> [Data for the task]

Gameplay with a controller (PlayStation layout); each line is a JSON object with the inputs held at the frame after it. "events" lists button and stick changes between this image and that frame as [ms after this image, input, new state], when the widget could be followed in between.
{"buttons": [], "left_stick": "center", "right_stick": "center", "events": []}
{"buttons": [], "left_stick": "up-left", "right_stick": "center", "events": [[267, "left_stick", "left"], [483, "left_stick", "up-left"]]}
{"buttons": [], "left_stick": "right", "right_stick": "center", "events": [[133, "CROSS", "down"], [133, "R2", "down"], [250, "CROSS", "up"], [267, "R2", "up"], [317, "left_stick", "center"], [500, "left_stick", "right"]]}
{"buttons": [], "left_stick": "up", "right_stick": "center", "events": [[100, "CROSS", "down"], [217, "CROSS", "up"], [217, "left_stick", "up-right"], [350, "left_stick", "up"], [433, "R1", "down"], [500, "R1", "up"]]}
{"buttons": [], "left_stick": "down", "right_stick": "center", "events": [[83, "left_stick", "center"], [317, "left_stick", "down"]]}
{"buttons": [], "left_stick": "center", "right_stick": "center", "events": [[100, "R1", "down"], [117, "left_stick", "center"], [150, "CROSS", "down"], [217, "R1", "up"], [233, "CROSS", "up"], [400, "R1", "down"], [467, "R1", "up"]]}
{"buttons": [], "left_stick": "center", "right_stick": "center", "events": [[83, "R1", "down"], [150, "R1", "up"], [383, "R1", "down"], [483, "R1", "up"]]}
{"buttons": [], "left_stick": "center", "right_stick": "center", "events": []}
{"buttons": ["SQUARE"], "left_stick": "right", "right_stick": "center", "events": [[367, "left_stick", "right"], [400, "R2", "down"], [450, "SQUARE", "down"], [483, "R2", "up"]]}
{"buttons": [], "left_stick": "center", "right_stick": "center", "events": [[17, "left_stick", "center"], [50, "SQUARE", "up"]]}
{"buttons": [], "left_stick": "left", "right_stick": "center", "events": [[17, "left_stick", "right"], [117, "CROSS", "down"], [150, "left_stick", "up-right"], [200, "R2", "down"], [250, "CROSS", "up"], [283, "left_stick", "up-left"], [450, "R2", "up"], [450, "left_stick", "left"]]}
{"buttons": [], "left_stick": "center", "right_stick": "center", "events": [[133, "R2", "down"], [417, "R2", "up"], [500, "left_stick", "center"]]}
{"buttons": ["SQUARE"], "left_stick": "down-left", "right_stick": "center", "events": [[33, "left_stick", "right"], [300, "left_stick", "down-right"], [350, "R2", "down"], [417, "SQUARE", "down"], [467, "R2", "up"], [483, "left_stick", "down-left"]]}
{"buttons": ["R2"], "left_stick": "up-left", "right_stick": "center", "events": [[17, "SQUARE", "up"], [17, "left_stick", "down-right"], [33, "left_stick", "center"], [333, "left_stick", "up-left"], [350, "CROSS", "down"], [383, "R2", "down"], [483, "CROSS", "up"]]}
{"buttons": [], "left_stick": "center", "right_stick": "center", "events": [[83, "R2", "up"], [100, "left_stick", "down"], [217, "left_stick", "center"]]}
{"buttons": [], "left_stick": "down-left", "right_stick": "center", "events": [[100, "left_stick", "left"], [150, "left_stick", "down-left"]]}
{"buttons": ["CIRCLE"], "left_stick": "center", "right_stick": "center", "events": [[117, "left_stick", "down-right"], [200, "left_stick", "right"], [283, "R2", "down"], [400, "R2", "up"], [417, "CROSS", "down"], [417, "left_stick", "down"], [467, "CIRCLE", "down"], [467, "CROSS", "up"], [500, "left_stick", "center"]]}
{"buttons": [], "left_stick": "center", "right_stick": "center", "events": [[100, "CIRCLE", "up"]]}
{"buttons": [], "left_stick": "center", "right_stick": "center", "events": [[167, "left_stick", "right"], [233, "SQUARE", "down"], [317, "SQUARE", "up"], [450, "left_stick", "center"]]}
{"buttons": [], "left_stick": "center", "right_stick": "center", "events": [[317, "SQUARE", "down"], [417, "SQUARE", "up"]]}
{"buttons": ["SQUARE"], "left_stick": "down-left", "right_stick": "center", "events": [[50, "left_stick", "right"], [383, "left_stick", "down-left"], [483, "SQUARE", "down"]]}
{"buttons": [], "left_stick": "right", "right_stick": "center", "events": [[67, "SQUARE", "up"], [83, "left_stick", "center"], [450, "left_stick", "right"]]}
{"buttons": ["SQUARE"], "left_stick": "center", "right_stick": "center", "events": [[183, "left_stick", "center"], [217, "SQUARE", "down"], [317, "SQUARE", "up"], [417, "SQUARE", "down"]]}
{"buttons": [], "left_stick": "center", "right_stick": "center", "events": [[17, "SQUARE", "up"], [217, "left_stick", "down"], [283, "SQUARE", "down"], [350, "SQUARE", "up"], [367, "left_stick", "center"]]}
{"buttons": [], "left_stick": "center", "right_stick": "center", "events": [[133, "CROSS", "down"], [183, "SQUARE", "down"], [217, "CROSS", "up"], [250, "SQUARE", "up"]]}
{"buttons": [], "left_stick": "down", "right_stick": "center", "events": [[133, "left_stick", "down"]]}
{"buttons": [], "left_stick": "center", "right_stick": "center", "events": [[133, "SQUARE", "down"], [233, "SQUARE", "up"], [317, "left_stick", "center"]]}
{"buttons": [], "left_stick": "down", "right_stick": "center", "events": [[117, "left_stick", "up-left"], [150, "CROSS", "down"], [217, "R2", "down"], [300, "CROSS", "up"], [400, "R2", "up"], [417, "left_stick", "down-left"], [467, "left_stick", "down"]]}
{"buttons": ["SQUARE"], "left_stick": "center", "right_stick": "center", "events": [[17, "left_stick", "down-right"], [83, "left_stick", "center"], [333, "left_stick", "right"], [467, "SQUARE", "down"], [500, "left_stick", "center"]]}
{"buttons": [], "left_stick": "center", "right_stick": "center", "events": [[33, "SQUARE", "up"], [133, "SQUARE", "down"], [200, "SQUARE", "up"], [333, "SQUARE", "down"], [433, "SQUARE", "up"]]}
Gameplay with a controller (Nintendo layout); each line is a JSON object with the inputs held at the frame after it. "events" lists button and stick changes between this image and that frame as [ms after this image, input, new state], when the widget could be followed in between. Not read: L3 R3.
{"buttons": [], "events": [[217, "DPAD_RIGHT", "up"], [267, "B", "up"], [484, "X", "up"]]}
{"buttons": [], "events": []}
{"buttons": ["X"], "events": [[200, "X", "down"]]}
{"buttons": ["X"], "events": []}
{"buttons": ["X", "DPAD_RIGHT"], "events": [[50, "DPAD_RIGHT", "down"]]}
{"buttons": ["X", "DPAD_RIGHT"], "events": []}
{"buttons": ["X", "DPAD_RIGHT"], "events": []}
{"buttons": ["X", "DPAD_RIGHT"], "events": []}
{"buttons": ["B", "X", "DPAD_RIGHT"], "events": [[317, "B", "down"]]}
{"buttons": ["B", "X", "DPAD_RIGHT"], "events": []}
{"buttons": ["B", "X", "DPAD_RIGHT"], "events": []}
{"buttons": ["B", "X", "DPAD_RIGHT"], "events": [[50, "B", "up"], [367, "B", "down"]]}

> [Work instruction] Taking the listing above line by line, say how many lines include the string "held", and give only that number.

> [Task solution] 2